Things became even tougher for Charlton his second year in the league. Tank and Crawford still led the charge in playing time, but now he had to compete with Randy Gregory for reps. All three of those guys saw more action than Charlton as he only played in two more snaps than he did his rookie season. Even rookie Dorance Armstrong was cutting in to his playing time. It appeared that he started falling out of favor with the coaching staff as Charlton was a healthy scratch for a few games during the year. He finished with just one sack on the season.
Entering the 2019 season, Lawrence received a five-year, $105 million contract. Gregory has been suspended again, but the team traded for Robert Quinn to play opposite Tank. They also signed Kerry Hyder in free agency. Suddenly, the Cowboys had a very deep edge rushing group, and it made us first ponder the idea of trading Charlton before the draft to gain some extra draft resources and help strengthen another area on the roster. Of course, nothing happened and the team ended up drafting two more defensive ends in Joe Jackson and Jalen Jelks. And when training camp rolled around, there were so many appealing options that once again the notion to trade Charlton entered our thoughts. This time, we even set a Week 3 deadline as it marked the return of Quinn, who started the season serving a two-game suspension.

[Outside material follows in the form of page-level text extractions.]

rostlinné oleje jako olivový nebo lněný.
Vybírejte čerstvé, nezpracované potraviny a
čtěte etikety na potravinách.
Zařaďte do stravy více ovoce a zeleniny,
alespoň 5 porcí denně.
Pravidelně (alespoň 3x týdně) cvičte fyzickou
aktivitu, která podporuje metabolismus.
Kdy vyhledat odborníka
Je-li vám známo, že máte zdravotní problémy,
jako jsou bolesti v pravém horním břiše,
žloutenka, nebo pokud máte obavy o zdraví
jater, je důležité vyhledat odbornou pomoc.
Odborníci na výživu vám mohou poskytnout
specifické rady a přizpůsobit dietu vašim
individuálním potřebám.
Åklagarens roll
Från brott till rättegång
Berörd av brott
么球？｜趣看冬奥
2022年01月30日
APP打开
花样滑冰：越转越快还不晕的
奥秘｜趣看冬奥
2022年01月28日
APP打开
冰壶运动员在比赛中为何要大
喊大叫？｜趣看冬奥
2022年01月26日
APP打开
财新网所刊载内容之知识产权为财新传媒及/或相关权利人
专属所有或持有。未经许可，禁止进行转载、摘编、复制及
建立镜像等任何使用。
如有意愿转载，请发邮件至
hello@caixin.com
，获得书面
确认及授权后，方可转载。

Taco was inactive for the first two games of the season, and it was becoming more and more clear that the team was ready to move on from him. The Cowboys tried to find a trade partner for Charlton, but there were no takers. People claim a change of scenery may do him wonders, but if he can’t find success under the coaching of Rod Marinelli, that has to be a concern. So, it really shouldn’t be all that surprising that not even a single team was willing to part with some late-round draft capital to get him.
The Cowboys needed to make a roster move to make room for Quinn, but did it really have to be Charlton that got the ax? Was he really the least talented player on the roster? Probably not, but the team didn’t want to cut loose some of their young prospects. Players like Devin Smith and Luke Gifford have already turned heads so they’re not going anywhere. And when you listen to all the positive things being said about Joe Jackson and Brandon Knight, the team just doesn’t want to turn these guys away simply just to give Charlton more time. Drafting Charlton in the first place wasn’t a good move, but credit the front office for not compounding the mistake by keeping him around, resulting in other potential contributors being released.